Requirement:
Below, transcribe the records word for word, beginning with the line that contains "Which event on" and ending with the line that contains "FHPLW W41 |". Leave out the pictures.

Records shown:
────────────────────────────────────────

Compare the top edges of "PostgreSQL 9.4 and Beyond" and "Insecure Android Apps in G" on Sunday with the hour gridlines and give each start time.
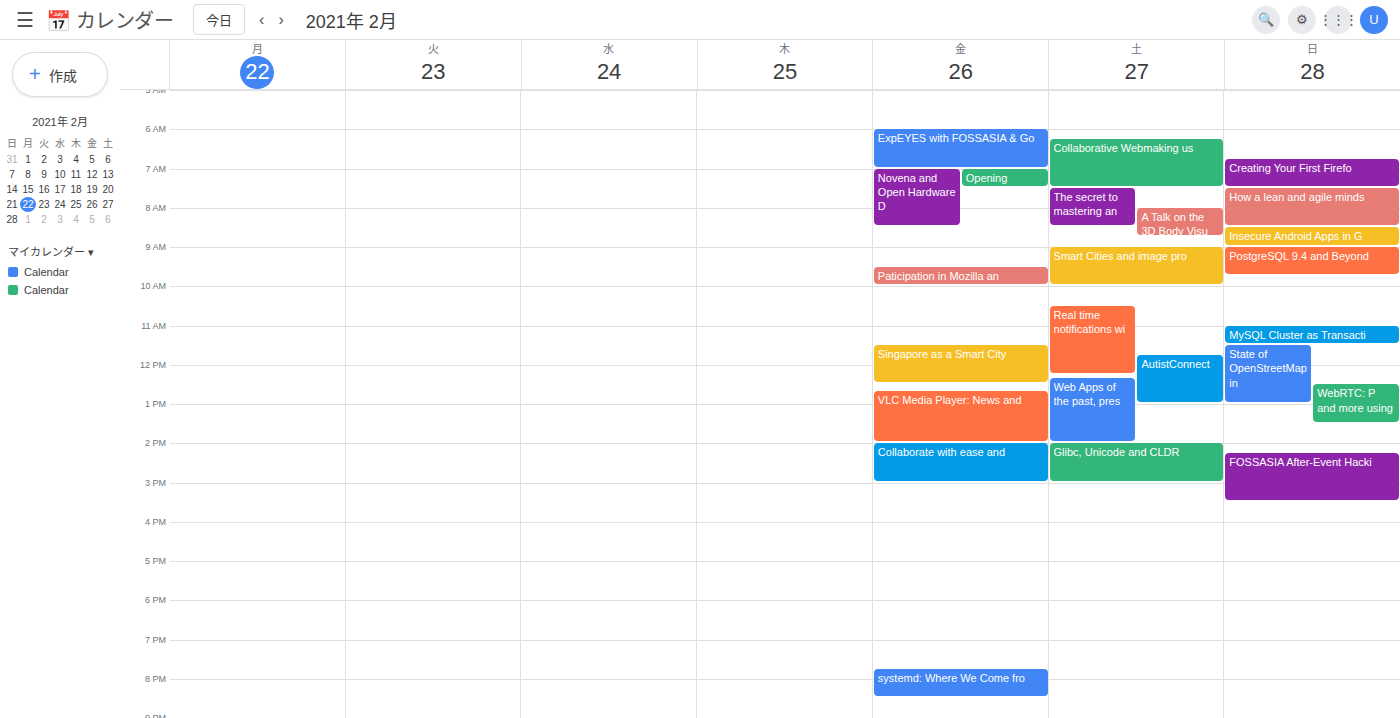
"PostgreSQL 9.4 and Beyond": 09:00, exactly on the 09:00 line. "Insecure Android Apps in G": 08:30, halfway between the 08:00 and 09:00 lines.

────────────────────────────────────────

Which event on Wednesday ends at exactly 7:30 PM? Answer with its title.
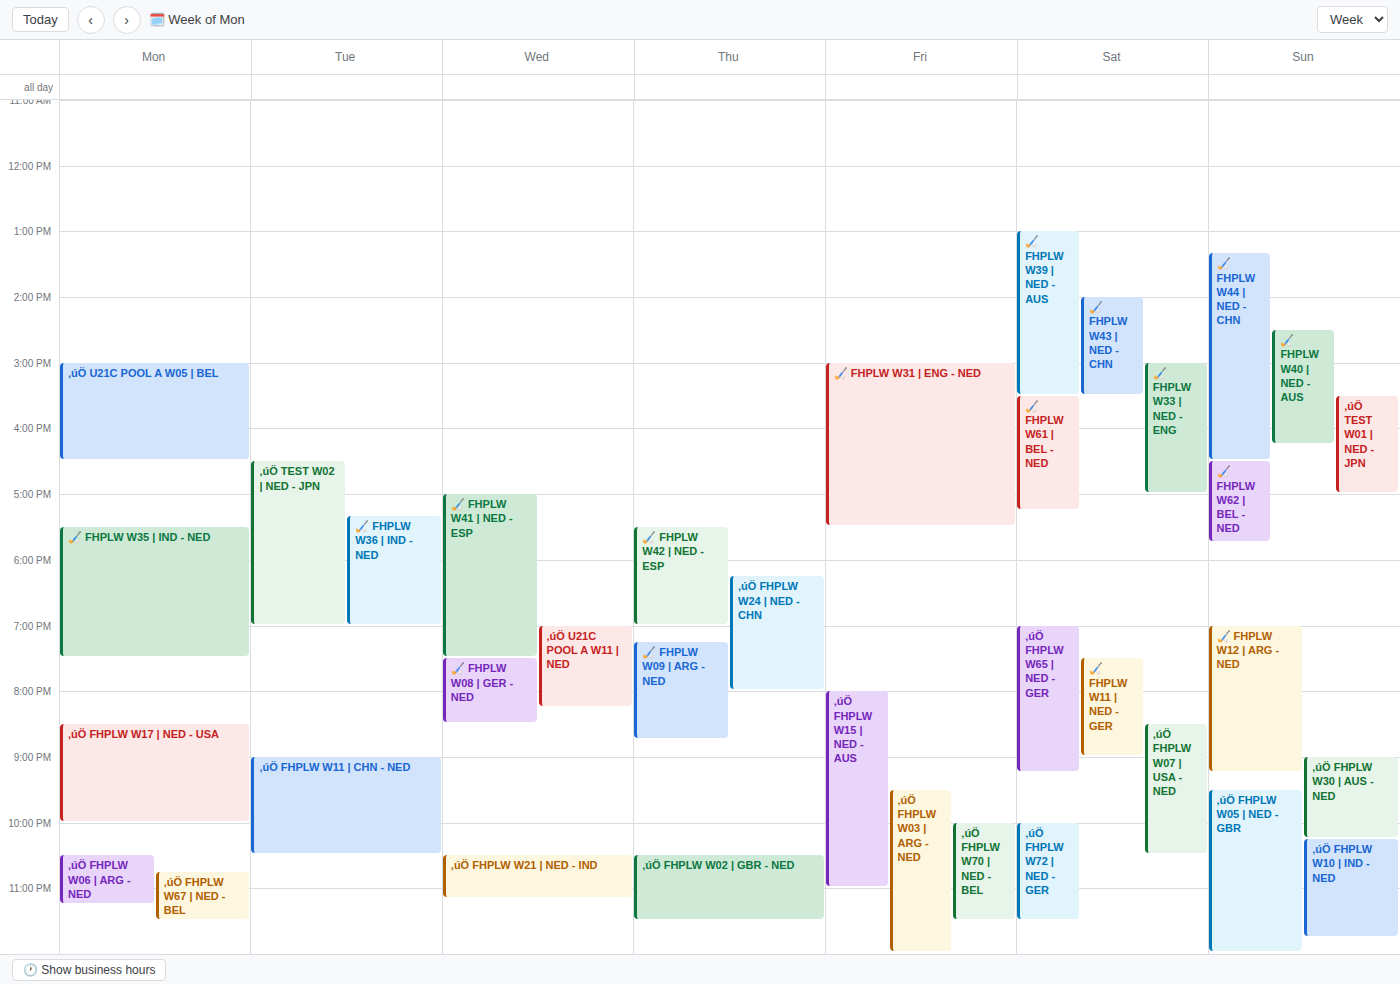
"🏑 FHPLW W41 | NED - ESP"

────────────────────────────────────────

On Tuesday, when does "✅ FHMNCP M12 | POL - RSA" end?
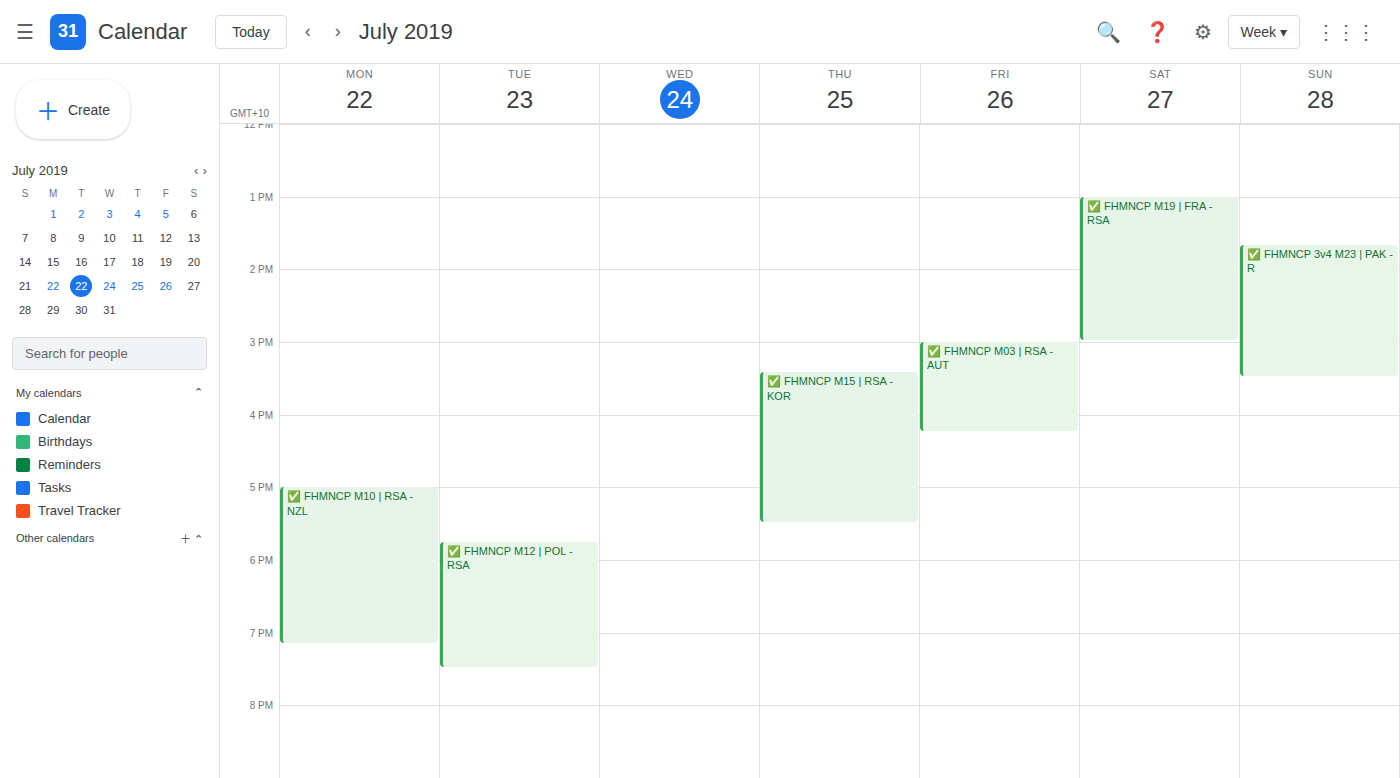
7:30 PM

────────────────────────────────────────

Full response:
Which event on Wednesday ends at exactly 7:30 PM? Answer with its title.
"🏑 FHPLW W41 | NED - ESP"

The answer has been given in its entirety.